[Exercise material — start]
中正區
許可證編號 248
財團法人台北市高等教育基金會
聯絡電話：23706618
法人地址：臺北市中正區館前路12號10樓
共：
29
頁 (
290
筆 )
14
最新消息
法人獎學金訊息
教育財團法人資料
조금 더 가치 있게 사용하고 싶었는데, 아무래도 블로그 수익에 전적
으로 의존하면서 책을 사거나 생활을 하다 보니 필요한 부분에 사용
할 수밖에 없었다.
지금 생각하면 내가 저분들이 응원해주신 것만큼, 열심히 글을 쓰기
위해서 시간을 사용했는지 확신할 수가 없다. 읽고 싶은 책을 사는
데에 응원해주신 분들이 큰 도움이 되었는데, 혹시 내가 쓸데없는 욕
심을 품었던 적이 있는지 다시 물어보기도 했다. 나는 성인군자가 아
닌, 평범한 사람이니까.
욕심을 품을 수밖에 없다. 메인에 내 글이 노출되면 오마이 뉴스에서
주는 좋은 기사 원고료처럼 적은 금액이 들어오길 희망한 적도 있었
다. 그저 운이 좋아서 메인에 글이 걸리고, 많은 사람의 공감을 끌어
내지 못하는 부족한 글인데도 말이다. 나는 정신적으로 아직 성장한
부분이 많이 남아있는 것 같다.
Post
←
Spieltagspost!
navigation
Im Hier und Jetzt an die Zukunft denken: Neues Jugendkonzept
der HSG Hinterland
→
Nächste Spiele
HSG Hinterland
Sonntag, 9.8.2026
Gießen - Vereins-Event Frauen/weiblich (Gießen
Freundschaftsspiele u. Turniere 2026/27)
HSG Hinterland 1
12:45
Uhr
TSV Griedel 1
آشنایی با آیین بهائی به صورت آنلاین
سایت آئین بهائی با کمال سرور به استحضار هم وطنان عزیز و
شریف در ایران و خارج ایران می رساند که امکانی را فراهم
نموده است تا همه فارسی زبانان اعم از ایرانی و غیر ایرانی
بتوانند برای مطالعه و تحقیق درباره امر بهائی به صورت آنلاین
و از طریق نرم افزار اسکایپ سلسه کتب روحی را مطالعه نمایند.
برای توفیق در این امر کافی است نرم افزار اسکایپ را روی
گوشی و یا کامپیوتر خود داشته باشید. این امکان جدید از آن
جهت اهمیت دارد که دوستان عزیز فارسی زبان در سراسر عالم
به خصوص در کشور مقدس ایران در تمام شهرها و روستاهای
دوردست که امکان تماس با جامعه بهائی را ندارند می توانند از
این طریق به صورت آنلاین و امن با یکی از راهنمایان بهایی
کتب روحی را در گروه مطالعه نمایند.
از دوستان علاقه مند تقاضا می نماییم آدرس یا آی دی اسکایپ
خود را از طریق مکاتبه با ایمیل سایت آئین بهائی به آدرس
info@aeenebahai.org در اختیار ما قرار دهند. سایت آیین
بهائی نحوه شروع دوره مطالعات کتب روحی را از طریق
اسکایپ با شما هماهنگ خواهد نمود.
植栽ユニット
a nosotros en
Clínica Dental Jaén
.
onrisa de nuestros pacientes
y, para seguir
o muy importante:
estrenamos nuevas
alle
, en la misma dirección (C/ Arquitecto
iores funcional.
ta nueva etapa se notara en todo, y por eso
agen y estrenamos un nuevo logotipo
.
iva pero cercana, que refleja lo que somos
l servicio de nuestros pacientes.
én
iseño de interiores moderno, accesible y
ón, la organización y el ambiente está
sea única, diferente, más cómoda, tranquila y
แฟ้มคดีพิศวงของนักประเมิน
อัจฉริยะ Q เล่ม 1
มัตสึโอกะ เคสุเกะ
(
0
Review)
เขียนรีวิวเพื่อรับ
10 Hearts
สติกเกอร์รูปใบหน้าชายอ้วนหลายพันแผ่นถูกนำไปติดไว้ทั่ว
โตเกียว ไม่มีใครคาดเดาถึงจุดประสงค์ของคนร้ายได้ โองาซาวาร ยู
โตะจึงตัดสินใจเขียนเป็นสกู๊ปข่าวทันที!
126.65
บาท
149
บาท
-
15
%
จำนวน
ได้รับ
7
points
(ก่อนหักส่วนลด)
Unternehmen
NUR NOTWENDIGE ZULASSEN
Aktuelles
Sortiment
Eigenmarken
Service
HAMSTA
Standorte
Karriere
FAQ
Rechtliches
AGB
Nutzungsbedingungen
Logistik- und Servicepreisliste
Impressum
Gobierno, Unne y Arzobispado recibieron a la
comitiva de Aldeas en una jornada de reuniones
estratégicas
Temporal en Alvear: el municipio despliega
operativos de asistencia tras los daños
[Exercise material — finish]
**Work task**
For the material, find the number of lines holding the word "برای" and give that figure and nothing more.

**The completed task**
2